Since humans now no longer dictate rules to computers, but instead prepare data for training, there is the new profession of "data scientist" and the new work product of "model".
The data scientist can no longer prove that a model solves a specific problem, much less explain it. Instead, he can demonstrate statistics that show a probability of solving a specific class of problems.
The latest development is Generative Artificial Intelligence (GAI) and within it the subclass of Large Language Models (LLMs). Generative artificial intelligence is creative. How it achieves this is a topic for a separate post.
This brings us to ChatGPT. ChatGPT is a large language model and GPT stands for Generative Pre-trained Transformer. So it is generative, it generates language, and it is based on what is called the Transformer architecture. But more relevant for practice is the P in GPT, which stands for Pre-trained. This is because a GPT model no longer needs any further training to solve complex problems. It is enough to describe the problem precisely enough, and the GPT model itself finds a way to solve it.
Thus we have again a new profession, namely the "prompt engineer" and the new work result, the "prompt".
The prompt engineer does not have to give the computer any rules to solve a problem, like the software engineer. Nor does he have to serve the computer training data so that the computer can use training to find its own algorithm for solving the problem, as the data scientist does. Instead, the prompt engineer must provide a description of the problem that the large language model understands, the prompt. To do this, he must understand the underlying model and specify an appropriate problem description that fits the training of the model. In practice, the language for prompts is usually English, but it could just as easily be German or French, or a mixture of these, because current large language models can switch fluidly between languages.

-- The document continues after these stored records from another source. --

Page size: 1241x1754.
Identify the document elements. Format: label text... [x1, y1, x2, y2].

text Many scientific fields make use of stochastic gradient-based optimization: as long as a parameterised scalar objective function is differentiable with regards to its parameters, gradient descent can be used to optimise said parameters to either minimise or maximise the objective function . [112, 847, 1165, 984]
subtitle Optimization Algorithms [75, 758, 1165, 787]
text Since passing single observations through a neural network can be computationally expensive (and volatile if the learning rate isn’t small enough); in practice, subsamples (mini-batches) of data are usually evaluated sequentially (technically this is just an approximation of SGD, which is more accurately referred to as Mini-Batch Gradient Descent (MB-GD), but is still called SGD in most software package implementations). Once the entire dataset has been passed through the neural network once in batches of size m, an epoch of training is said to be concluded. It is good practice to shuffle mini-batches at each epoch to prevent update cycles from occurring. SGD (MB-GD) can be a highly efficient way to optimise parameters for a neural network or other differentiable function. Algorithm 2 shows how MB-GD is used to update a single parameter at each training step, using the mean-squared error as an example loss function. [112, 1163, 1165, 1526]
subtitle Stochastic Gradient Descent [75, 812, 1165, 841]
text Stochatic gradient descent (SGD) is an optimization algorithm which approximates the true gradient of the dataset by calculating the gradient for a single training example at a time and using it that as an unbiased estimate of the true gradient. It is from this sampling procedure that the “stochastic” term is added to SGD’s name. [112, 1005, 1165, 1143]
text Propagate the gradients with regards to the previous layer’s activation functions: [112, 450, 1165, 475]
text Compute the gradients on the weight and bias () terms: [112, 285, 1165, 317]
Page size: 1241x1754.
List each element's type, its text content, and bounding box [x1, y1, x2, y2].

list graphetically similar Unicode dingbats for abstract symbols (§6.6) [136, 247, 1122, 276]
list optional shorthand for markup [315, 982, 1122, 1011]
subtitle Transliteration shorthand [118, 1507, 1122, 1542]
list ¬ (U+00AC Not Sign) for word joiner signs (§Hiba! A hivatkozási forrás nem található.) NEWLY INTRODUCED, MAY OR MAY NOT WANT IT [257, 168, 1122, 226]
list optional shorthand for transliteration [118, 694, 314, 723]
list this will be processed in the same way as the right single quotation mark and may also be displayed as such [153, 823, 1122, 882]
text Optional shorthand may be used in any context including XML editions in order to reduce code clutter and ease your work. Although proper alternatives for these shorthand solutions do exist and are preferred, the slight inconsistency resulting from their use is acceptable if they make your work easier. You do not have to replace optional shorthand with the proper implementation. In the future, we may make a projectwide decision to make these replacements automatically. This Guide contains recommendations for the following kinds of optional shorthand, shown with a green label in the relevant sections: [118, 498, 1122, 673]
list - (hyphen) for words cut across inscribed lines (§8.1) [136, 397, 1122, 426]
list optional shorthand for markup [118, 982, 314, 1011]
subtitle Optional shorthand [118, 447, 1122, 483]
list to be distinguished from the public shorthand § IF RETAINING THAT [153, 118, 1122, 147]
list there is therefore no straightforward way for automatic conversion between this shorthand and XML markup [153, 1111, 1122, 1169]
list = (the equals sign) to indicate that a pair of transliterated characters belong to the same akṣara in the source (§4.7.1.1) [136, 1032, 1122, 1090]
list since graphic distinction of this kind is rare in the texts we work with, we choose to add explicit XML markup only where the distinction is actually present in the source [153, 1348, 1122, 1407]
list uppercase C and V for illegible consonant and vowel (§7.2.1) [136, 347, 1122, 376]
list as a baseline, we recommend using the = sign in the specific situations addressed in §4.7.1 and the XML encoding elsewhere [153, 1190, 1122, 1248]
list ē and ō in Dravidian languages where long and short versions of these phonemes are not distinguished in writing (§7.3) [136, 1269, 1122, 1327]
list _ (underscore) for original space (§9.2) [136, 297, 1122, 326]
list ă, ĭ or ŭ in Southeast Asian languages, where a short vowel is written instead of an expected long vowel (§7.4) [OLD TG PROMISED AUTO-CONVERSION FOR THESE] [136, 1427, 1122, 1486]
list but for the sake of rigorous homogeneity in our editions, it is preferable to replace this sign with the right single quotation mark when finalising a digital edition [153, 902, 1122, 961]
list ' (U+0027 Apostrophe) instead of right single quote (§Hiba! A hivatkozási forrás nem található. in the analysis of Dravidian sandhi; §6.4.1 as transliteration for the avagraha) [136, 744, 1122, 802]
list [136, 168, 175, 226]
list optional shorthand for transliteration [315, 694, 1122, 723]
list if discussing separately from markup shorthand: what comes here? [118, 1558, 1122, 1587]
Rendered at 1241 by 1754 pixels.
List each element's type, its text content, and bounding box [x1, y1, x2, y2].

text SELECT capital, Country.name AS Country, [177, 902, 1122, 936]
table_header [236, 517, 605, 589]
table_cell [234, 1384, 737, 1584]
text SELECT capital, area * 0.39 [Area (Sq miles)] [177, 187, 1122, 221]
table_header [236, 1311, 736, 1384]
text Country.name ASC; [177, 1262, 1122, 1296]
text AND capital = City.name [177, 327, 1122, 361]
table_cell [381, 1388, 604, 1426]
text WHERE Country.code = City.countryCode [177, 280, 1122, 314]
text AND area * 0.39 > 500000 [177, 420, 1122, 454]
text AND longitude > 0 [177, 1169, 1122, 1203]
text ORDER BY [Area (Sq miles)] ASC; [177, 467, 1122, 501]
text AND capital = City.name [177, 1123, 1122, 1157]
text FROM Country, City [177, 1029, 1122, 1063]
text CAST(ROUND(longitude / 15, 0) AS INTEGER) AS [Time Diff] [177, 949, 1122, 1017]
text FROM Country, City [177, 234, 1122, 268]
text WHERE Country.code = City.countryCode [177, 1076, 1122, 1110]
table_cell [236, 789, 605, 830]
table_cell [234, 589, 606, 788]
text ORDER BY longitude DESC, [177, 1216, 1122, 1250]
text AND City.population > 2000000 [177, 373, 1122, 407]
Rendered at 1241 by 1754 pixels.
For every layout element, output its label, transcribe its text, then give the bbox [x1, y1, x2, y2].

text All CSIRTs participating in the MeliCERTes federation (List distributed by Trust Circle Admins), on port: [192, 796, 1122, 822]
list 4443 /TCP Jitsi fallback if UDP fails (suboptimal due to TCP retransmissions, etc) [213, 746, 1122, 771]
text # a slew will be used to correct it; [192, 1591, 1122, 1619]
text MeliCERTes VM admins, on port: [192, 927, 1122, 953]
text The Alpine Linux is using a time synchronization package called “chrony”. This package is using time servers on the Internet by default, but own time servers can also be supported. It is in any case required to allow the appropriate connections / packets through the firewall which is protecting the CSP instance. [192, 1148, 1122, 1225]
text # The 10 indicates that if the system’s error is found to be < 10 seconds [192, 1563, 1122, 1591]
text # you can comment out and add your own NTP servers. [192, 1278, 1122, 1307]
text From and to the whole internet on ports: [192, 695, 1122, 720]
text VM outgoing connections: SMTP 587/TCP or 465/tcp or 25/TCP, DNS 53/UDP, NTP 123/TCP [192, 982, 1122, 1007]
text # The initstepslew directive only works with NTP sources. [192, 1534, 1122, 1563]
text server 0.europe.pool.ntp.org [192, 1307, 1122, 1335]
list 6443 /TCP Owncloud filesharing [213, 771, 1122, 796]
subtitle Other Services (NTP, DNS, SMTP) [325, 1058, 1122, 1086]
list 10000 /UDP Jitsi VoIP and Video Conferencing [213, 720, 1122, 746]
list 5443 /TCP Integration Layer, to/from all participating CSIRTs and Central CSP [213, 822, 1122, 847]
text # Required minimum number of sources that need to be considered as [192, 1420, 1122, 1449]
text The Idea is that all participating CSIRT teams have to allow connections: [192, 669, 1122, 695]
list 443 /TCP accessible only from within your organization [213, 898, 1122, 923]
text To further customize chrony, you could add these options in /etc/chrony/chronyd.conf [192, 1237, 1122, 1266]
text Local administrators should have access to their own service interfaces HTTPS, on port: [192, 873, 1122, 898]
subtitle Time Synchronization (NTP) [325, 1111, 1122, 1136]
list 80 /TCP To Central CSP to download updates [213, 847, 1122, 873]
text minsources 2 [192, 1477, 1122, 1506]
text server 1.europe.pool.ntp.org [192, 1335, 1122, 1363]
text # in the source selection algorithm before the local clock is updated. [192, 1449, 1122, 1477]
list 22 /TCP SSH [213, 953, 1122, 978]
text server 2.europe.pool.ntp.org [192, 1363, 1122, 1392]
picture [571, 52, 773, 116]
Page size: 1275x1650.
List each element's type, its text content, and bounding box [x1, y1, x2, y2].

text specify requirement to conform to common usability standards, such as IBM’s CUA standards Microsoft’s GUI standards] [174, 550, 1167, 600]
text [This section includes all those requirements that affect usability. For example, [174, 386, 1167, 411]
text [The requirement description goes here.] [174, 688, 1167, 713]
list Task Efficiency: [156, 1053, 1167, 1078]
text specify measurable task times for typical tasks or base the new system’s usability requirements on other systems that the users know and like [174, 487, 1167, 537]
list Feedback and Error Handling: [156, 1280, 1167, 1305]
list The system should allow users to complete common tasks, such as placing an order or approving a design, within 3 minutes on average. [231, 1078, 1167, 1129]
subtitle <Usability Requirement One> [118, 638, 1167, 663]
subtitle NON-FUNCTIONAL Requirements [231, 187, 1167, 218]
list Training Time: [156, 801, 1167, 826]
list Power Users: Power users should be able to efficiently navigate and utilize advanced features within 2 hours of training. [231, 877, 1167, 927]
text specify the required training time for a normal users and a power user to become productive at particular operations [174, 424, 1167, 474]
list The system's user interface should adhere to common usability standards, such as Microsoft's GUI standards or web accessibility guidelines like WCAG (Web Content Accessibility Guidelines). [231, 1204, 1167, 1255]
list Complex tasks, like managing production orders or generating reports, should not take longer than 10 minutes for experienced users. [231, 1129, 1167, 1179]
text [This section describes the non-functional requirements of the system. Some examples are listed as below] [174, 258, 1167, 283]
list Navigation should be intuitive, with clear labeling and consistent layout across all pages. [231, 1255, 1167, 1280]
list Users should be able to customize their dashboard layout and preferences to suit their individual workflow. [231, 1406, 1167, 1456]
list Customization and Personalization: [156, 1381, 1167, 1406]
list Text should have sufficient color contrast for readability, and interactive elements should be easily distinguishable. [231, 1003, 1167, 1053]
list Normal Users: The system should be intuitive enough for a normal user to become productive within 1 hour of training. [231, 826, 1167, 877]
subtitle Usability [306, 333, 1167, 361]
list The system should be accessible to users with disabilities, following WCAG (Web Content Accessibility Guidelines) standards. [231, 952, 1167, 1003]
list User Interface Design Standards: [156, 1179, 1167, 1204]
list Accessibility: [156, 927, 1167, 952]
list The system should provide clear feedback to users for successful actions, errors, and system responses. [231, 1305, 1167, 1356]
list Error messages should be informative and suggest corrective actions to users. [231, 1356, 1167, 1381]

A senior Google executive shared an interesting observation with me: He couldn't help but laugh when he recently realized that more than 75% of his "program" was actually plain English, and the remaining program code was rather trivial. English is increasingly seen as "the" new programming language in Silicon Valley.
The only small problem is that it is virtually impossible to predict what exactly the model does and why. That's because the models are black boxes that we can't see into. So we don't know how they arrive at their solutions. And their creativity is based on the use of very many random variables, making them even more unpredictable. This results in a new challenge in practical deployment. It is not enough to test the system before it is put into operation; it is necessary to control it continuously.
Large language models are thus a bit like people. Creative, intelligent, and capable of solving complex problems, but they also make mistakes, sometimes fantasize, and for important tasks it is best to provide for control.
The journey of artificial intelligence is far from over, and it will be interesting to see how this technology evolves and what new roles and professions it creates in the future. I look forward to following this development further, reporting on it and discussing it with you.